Иногда, когда Мадди от усталости ненадолго засыпала, а измученная Полина затихала, Глэдис украдкой перечитывала письма. Она видела в ярких подробностях, как растет и развивается маленький городок Сидней, представляла себе комнату, оклеенную обоями с узором в виде розочек, которую Маргарет Берне приготовила к приезду дочери, кровать под балдахином с кружевными наволочками на подушках, собственноручно вышитыми Маргарет. Она слышала залихватскую музыку, доносящуюся снизу из таверны, и даже мысленно подпевала. Она полюбила Кэлдера и Маргарет Берне за одно лишь то, что они поселили в ее сознании эти картины, прогнав тьму.
Однажды Мадди открыла тяжелый серебряный медальон, который носила на шее, и с гордостью показала миниатюрный портрет внутри.
— Видишь, вот они, — сказала она. — Мама настояла на том, чтобы сделать его перед отъездом, а то я забуду, как они выглядят. Портрет стоил безумно дорого; тетя Полина, правда, сказала, что он не очень хорошего качества. — Она сняла с шеи медальон, чтобы Глэдис могла получше его разглядеть. — Краска уже начала осыпаться, и изображение не очень четкое, но я ведь смотрела на портрет каждый день. Я никогда не могла бы забыть, как они выглядят, хотя, когда они уехали, была совсем маленькой.
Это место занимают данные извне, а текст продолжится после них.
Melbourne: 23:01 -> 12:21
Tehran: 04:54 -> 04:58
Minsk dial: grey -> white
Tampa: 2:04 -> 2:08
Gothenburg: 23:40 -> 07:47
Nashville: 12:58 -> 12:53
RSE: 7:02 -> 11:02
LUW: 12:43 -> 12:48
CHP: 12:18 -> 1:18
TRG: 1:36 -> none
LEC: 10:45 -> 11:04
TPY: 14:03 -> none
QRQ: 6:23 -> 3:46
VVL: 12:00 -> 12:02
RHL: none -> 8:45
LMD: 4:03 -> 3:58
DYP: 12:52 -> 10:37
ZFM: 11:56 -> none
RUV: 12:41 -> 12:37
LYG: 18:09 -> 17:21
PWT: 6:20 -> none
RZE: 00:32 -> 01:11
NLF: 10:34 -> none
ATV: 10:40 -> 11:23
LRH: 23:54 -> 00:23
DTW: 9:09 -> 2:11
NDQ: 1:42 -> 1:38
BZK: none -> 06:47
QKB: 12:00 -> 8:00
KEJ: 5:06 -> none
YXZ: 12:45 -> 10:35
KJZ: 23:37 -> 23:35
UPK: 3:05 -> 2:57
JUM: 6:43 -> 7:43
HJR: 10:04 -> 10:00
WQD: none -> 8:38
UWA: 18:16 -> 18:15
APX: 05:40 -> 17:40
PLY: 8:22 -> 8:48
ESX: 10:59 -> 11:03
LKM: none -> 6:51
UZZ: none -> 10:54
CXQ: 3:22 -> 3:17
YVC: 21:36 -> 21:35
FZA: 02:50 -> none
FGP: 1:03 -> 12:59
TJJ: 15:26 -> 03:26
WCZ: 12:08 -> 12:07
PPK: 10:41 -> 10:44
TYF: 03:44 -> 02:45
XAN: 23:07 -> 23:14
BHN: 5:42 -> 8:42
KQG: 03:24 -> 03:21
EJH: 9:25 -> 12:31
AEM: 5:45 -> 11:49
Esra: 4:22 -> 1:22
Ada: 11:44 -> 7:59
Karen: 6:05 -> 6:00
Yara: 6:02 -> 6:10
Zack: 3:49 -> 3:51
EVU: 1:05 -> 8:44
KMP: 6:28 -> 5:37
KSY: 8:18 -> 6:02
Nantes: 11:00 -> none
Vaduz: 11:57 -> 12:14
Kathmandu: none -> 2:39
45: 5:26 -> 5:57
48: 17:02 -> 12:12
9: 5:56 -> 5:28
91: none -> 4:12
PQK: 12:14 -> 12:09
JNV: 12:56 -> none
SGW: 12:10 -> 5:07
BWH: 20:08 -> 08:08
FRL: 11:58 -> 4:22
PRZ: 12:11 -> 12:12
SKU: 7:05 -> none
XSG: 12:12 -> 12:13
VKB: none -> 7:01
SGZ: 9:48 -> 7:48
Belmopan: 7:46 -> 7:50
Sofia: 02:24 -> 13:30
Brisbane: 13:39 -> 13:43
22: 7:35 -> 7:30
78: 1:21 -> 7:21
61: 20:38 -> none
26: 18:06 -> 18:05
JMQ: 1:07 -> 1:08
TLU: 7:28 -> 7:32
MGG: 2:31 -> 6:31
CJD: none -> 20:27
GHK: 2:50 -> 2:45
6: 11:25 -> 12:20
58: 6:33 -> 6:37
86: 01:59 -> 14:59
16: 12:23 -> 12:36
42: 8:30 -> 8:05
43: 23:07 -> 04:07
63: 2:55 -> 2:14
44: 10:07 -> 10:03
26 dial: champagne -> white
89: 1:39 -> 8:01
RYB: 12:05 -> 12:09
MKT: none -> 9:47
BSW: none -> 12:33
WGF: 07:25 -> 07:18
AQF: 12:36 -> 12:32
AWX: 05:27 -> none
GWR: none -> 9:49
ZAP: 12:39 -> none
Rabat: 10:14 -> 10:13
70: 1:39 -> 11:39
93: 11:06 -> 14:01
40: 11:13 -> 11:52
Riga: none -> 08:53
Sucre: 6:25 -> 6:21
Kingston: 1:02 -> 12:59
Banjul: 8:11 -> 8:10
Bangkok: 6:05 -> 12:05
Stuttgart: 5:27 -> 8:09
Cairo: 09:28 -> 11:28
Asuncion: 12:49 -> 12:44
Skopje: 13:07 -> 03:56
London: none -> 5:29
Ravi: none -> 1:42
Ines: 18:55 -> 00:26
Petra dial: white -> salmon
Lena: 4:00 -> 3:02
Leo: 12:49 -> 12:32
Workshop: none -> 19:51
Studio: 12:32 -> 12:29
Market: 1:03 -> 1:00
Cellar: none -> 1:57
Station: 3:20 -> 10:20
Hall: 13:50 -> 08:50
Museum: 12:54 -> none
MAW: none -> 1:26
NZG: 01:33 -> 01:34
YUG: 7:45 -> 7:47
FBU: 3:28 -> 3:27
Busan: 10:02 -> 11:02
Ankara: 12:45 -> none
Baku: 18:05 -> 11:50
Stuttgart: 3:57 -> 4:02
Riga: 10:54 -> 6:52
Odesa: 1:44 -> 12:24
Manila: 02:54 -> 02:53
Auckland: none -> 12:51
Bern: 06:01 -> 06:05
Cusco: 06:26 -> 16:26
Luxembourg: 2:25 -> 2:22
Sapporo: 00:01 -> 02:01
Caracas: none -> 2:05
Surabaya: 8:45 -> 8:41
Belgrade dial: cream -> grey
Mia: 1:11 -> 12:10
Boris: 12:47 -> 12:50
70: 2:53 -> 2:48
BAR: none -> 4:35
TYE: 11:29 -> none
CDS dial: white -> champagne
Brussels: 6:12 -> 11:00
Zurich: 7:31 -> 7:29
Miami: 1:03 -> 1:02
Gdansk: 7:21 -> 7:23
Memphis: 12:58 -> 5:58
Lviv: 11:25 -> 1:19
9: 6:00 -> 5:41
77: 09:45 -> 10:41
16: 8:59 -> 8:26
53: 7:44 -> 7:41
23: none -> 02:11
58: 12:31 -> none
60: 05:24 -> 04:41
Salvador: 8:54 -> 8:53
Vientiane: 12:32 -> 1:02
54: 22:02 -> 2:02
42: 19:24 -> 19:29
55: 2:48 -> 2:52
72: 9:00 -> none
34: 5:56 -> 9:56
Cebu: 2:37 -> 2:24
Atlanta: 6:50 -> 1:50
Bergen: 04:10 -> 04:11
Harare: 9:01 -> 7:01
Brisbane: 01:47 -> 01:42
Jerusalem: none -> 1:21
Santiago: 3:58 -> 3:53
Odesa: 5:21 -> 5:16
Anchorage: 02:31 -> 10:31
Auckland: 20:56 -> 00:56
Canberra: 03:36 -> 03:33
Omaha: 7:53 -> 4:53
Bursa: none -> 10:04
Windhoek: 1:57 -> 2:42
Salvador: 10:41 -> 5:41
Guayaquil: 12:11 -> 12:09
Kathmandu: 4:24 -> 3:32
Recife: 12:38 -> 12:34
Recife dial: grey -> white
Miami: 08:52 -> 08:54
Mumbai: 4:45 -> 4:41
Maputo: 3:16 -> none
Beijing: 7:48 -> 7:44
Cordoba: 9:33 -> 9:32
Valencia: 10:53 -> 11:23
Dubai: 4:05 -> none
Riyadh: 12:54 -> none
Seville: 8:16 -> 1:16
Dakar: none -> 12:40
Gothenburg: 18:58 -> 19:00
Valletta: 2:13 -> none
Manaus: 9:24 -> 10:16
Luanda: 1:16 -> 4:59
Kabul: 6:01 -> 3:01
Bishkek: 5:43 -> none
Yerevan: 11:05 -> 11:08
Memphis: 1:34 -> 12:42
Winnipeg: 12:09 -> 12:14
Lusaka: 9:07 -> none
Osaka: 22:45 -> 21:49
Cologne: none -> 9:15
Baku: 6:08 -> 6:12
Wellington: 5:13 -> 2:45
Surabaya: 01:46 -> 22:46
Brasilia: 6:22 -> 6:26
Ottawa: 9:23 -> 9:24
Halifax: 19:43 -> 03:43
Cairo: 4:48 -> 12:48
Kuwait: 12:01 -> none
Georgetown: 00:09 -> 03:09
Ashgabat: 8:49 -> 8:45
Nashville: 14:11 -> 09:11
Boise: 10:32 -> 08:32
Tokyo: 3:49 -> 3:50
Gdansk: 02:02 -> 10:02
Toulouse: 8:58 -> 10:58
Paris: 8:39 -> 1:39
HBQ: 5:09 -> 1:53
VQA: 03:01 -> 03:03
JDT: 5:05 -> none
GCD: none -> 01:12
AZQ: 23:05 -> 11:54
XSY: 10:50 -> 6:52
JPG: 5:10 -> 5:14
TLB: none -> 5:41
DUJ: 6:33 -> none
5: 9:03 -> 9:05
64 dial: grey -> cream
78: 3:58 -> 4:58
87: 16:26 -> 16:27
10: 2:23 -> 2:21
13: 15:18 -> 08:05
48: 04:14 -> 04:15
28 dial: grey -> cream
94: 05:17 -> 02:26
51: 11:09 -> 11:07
Глэдис не спеша рассмотрела портрет, вызвавший у нее совсем другие мысли. Она уже давно не вспоминала о рисунке, спрятанном за лифом, и заметила его только тогда, когда переодевалась в платье Мадди. И теперь, когда разговор зашел о портретах, она медленно извлекла на свет сложенный лист бумаги.
Он почти разорвался пополам на сгибе, контуры рисунка несколько смазались от влаги, став от этого непостижимым образом нежнее. Глэдис понимала, что это красивый рисунок и что сделан он рукой мастера, но, как ни пыталась, не могла представить себе, что изображенная на рисунке девушка — это она. Неужели она когда-то так выглядела?